カーテンの隙間から出てくるような自然な動作だった。
「初……!!」
良かった……っ、そうだよ、初が、負けるはずないんだから!!
「ようは、瞬間移動をせざるを得ない状況に追い込めばいい」
初が大鎌の前に出た。
「その瞬間移動、移動場所は鎌があるポイントじゃないのは分かってる」
え?
大鎌を投げて、そこに移動していたから、当然そうだと思っていたけど……。
「鎌がつけた傷に、能力は作用する」
再び、ひうんっ、という音と共に、初が軽い動作で
そこへ。
転校生が突然、
「いッ!?」
初に殴られた(?)、ように見える転校生が、体を反らしてごろごろと床を転がった。
赤くなった頬を手で押さえて、転校生が体を起こす。
「っ、……どう、して、あたしの場所が……ッ!」
「あなたが描いたルートなら、分かるよ」
「……っ!!」
「新しい順で、遡って全部覚えておけば、対応できる」
おれには、初がなにを暴いて、なにをネタばらししているのか、分からない。
「だから、これは偶然」
転校生がちらりと床に刺さった大鎌を見るが、視線を遮るように初が足を降ろした。
「ひつぎと知秋から手を引くなら、なにもしないよ」
「無理ね。

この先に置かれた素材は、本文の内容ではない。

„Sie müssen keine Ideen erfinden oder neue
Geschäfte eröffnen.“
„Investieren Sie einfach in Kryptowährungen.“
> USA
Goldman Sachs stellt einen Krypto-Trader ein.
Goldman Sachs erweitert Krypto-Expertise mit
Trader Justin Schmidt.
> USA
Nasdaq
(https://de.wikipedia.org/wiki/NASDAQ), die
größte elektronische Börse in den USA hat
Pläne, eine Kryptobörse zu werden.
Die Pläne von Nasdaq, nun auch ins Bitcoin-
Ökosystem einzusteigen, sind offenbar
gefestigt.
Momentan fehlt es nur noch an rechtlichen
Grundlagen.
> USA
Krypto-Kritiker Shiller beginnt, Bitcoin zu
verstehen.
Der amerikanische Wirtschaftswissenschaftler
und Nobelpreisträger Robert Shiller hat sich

そこの幽霊ならまだしも、ひつぎは連れ戻す。これは、あたしだけの問題じゃないから、命惜しさにうんと頷くわけにもいかないのよ!!」
「なら」
初の手にも、同じように身の丈以上の大鎌が握られていた。
「…………初?」
同時に、転校生が投げた、床に突き刺ささっていた大鎌を抜いた者がいた。
「手伝ってやろうか? ひばり」
身の丈以上の大鎌と形容したが、その男に至っては、ぴったりのサイズだった。
「――遅いのよ、オウガ!!」
「悪いな、こっちもこっちで、見学してたもんでな」
熊と勘違いしてしまいそうな大男が、初を見下ろしている。
「ああ……お前が、『死に神』か」
「あなたの方が、『死に神』ね」
たった一回の会話で、戦闘が始まった。
大男が、巨体とは思えない俊敏な動きで、大鎌を振り下ろす――初がその一撃を、同じ大鎌で受け止めた。
衝撃が走り、床に亀裂が刻まれた。
それでも初はいつもの無表情を崩さなかった。
「オレの思惑は伝わってんだろ?」
「さあ? 知らない」
相手の大鎌を真上へ弾き、がら空きになった大男の胴体へ、初が蹴りを入れる。
……交通事故を目の当たりにしたような衝撃と音だった。
吹き飛ばされた大男が、壁を破壊して、空き教室の中に倒れた。